Trying to send a POST request to local server with C

Question

I am currently trying to send a full POST request with C to my local server where my PHP page will consume the request and INSERT the request into the database.

If I use the form I created to insert into the database, it works perfect.

But I'm trying to do the same POST request but in C to INSERT INTO the database. I'm not sure how to make the POST request. I intercepted the request with Burp so I know the request will be perfect and work. I'm just not sure how to implement it in my C program.

I have included my current C code to send the HTTP POST request.

I get a good reply, but nothing inserts into the database

/*
Create a TCP socket
*/

#include<stdio.h>
#include<winsock2.h>

#pragma comment(lib,"ws2_32.lib") //Winsock Library


int main(int argc , char *argv[])
{
    WSADATA wsa;
    SOCKET s;
    struct sockaddr_in server;
    char *message , server_reply[2000];
    int recv_size;

    printf("\nInitialising Winsock...");
    if (WSAStartup(MAKEWORD(2,2),&wsa) != 0)
    {
        printf("Failed. Error Code : %d",WSAGetLastError());
        return 1;
    }

    printf("Initialised.\n");

    //Create a socket
    if((s = socket(AF_INET , SOCK_STREAM , 0 )) == INVALID_SOCKET)
    {
        printf("Could not create socket : %d" , WSAGetLastError());
    }

    printf("Socket created.\n");


    server.sin_addr.s_addr = inet_addr("127.0.0.1");
    server.sin_family = AF_INET;
    server.sin_port = htons(80);

    //Connect to remote server
    if (connect(s , (struct sockaddr *)&server , sizeof(server)) < 0)
    {
        puts("connect error");
        return 1;
    }

    puts("Connected");


    char* str2;
    char* str3;
    char* str5;
    char* str20;

    str2 = "POST /project2/public/addJoke.php HTTP/1.0\r\n";
    str3 = "Content-Type: text/plain\r\n";
    str20= "Content-Length: 12\r\n\r\n";
    str5 = "joketext=ctest&jokedate=2018-01-01";

    char * message2 = (char *) malloc(1 + strlen(str2)+ strlen(str3)+ strlen(str5) + strlen(str20));

    strcpy(message2,str2);
    strcat(message2,str3);
    strcat(message2,str20);
    strcat(message2,str5);




    if( send(s , message2 , strlen(message2) , 0) < 0)

    {
        puts("Send failed");
        return 1;

    }
    puts("Data Send\n");

    //Receive a reply from the server
    if((recv_size = recv(s , server_reply , 2000 , 0)) == SOCKET_ERROR)
    {
        puts("recv failed");
    }

    puts("Reply received\n");

    //Add a NULL terminating character to make it a proper string before printing
    server_reply[recv_size] = '\0';
    puts(server_reply);

    return 0;
}

And here is my PHP file that receives the request.
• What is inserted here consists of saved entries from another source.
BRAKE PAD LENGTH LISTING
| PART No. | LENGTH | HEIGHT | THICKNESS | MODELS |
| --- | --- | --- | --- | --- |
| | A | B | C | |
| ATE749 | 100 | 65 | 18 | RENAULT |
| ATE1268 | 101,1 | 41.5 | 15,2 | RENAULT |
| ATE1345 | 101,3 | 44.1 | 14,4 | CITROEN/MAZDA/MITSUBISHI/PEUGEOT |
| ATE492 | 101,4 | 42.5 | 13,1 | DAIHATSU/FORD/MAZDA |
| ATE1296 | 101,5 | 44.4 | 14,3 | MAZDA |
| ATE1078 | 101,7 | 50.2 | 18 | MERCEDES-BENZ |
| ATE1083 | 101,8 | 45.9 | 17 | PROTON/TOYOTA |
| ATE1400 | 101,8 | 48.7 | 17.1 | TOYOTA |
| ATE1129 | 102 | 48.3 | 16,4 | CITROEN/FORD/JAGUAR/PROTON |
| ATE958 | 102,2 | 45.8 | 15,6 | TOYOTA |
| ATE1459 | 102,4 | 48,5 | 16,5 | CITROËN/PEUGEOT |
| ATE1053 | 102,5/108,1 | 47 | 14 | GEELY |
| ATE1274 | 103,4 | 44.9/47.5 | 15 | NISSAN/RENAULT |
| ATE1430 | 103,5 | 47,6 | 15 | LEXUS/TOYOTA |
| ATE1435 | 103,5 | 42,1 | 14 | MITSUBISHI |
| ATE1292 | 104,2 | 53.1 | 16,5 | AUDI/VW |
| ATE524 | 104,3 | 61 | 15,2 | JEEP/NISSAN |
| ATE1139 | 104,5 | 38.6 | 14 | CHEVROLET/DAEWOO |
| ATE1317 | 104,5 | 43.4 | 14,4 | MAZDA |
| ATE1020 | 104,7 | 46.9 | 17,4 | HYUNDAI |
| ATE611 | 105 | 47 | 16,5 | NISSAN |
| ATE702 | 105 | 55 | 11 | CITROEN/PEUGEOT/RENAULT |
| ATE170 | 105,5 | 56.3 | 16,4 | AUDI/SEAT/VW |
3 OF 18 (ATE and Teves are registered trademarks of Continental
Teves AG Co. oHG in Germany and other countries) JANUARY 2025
if(isset($_POST['joketext'])){

try{

include __DIR__ . '/../includes/databaseconnection.php';

$title = 'Good Connection';

$sql = 'INSERT INTO jokes.jokes_tbl SET
joketext = :joketext,
jokedate = CURDATE(),
authorid = :authorid';

$stmt = $pdo->prepare($sql);
$stmt->bindValue(':joketext', $_POST['joketext']);
$stmt->bindValue(':authorid', $_POST['authorid']);
$stmt->execute();

header('location: jokeslist.php');

}catch(PDOException $err){
$title = 'Bad Connection';
$output = 'Bad Connection' . 
$err->getMessage() . ' in ' . 
$err->getFile() . ':' . $err->getLine(); 
}
}else{
 ob_start();
include __DIR__ . '/../templates/addJoke.html.php';
$output = ob_get_clean();
}
include __DIR__ . '/../templates/layout.html.php';

Answer 1

I intercepted the request with Burp so I know the request will be perfect and work.

Only it's not:

    message = "POST /project2/public/addJoke.php HTTP/1.1
...
upgrade-Insecure-Requests: 1
joketext=test200&authorid=1"

With some basic understanding of HTTP one can see that there is no marker which ends the HTTP header and starts the HTTP body, i.e. an empty line between header and body is missing. This means that joketext=test200&authorid=1 is treated by the server as part of the header (albeit with invalid syntax) and that since no end-of-header marker is used the header is considered incomplete and thus also no body is detected. Second problem is that the line end you use is probably \n and not \r\n as it should be.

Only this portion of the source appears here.